Per la discografia quello che arriva in queste settimane che precedono il Natale è il periodo più importante dell’anno. Il cosiddetto quarto quarto, stimolato dalla sempre più precoce magia natalizia, dai regali e dalla voglia di concedersi qualcosa in più rispetto al resto dell’anno, è quello che può far la differenza tra un’annata scarsa ed una ottima. Per questo motivo in questi giorni tutti gli operatori si stanno interrogando, o si affidano più prontamente a sondaggi e indagini di mercato, su quello che sarà il risultato di questo fine 2011.

L’erosione delle vendite dei supporti fisici, non ancora del tutto compensate dai download legali a pagamento, ha reso fragile l’industria della musica, rendendola incapace nel giro di soli 10 anni di fare progetti a lungo periodo come in passato. Per questo motivo le prospettive di un buon quarto quarto, come si legge dai sondaggi più cauti ma credibili, sono strettamente legate a quello che succederà nel prossimo 2012 nel mondo della musica.
Questa ‘erosione’ esattamente come un fenomeno carsico ha creato un vuoto reale sotto un terreno che è solo apparentemente solido, che permette ancora ad alcuni di mostrare la bella faccia del music business, fatto di star e di lustrini, di eccessi e di manifestazioni ormai completamente autoreferenziali. Un business che però si è drammaticamente ridimensionato generando a volte scene grottesche da impero decadente.

La fibrillazione di questi giorni però non è soltanto un gioco di società periodico in cui ogni volta che si passa dal via, ogni Natale, si incassa automaticamente e se un anno si pesca l’imprevisto che ci fa andare in prigione senza passare dal via pazienza, sarà per il prossimo anno.

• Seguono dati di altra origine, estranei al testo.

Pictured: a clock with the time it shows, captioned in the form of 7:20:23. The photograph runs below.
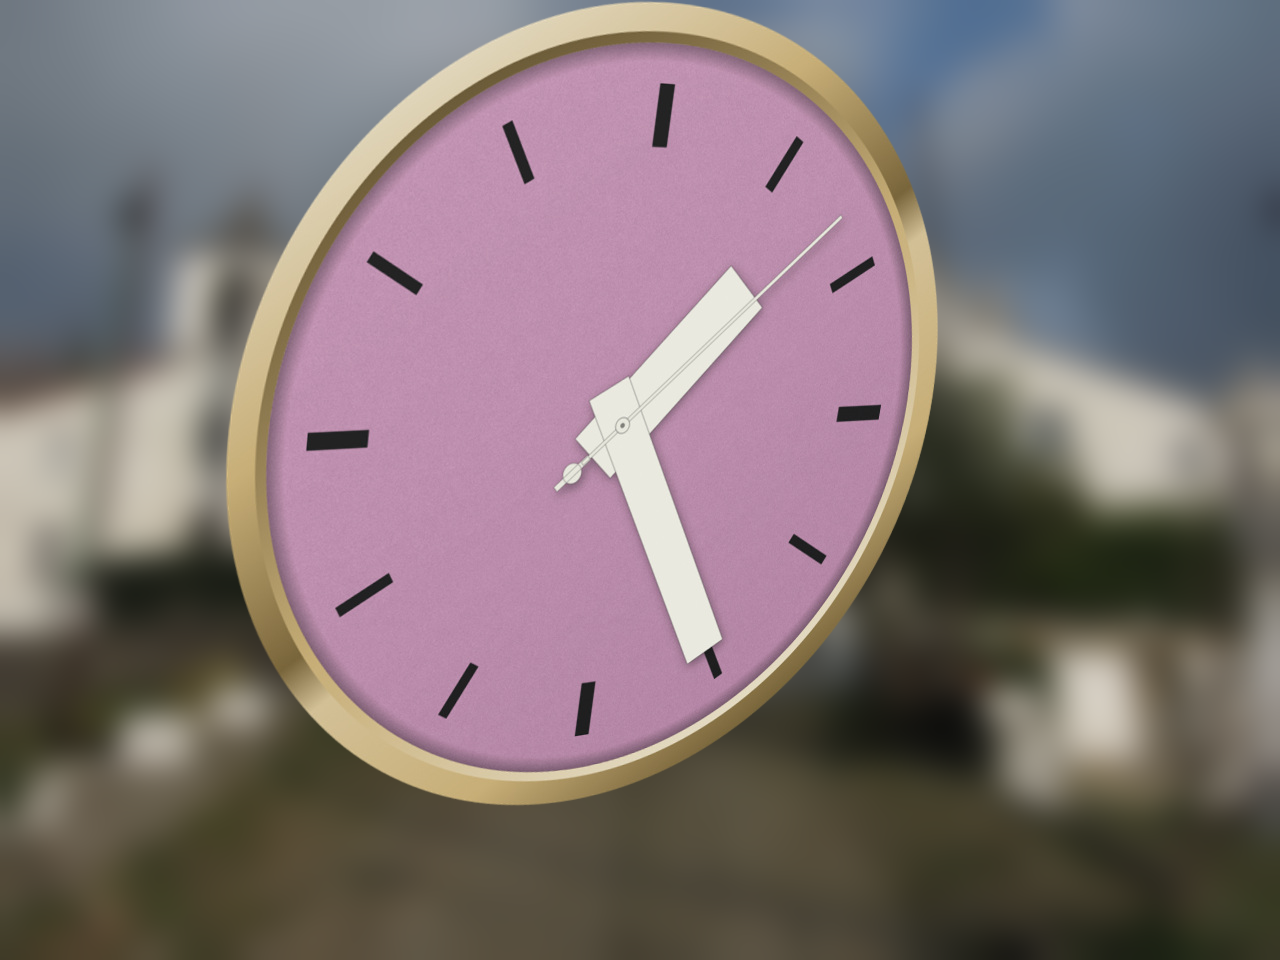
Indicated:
1:25:08
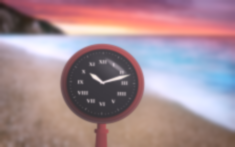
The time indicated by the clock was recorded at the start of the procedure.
10:12
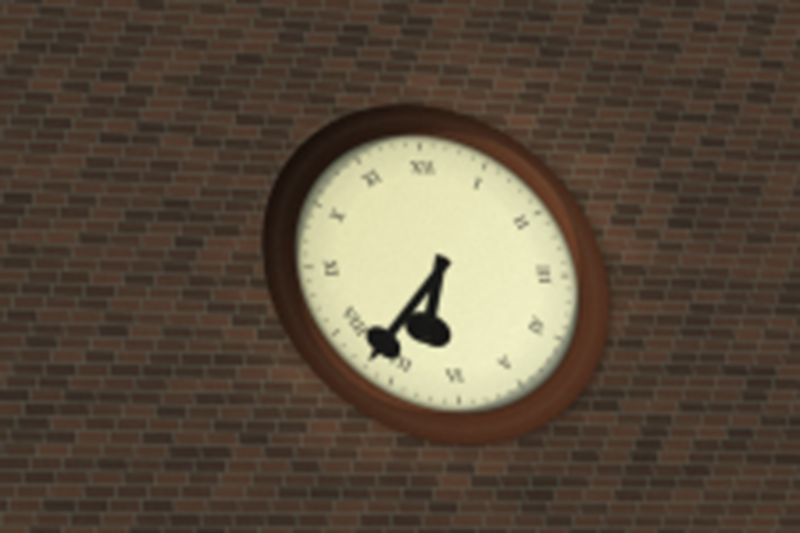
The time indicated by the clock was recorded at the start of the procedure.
6:37
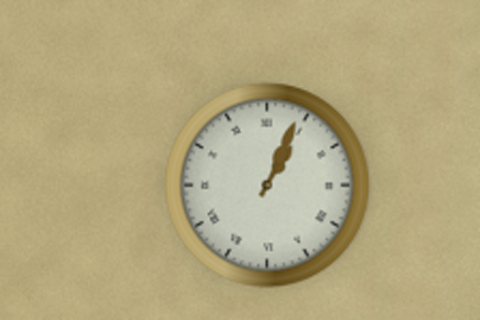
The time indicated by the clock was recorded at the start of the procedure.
1:04
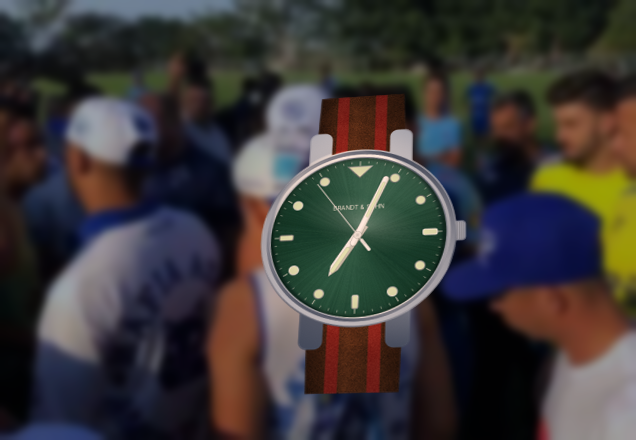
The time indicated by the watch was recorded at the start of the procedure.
7:03:54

Questo gioco vede coinvolte migliaia di persone e migliaia di famiglie che pian piano vedono il loro futuro dipendere da scelte sempre più a breve termine, scelte spesso discutibili, basate su compravendite d’affari che assomigliano si, questa volta, più al gioco del Monopoli che alla vita reale.

I sondaggi di Nielsen Soundscan sul mercato americano, che tanto per cambiare è quello che poi guida nella maggior parte dei casi il trend mondiale, dicono che se queste vacanze natalizie porteranno avanti il trend rilevato in questo fine settimana, il weekend del Thanksgiving, l’anno chiuderà in positivo per la prima volta dal 2004, chiudendo forse il periodo storico di maggior trend negativo dal dopo-guerra.
Gartner Inc., altra importante società di rilevamento, consolida la fiducia verso questo trend con l’ultima proiezione disponibile sul fatturato mondiale della musica digitale per il 2011, 6.3 miliardi di dollari contro i 5.9 del 2010. Il mercato mondiale dei formati fisici, sostanzialmente i CD e DVD musicali e poco altro, invece ha visto il 2010 chiudere con 15 miliardi di dollari ed ha una proiezione di circa 10 miliardi per il 2015, anno in cui il digitale sarebbe atteso a fatturare una cifra di circa 7.7 miliardi di dollari.

Come si vede la compensazione del fatturato del digitale non è proprio dietro l’angolo, si parla ancora di 5 anni o forse più per raggiungere un pareggio con i CD e DVD, anni in cui il totale tuttavia non è destinato a salire di molto poiché il trend decisamente positivo dei download sarà parzialmente o totalmente compensato dal crollo verticale dei CD sempre che non succedano fenomeni imprevisti, positivi o negativi.

In questo periodo di transizione qualcuno, anche qualche pezzo grosso probabilmente, durante il cammino cadrà inevitabilmente negli inghiottitoi insidiosi di cui è disseminata questa sottile strada pericolante.
Sono fortemente sconsigliate limousine e tacchi a spillo.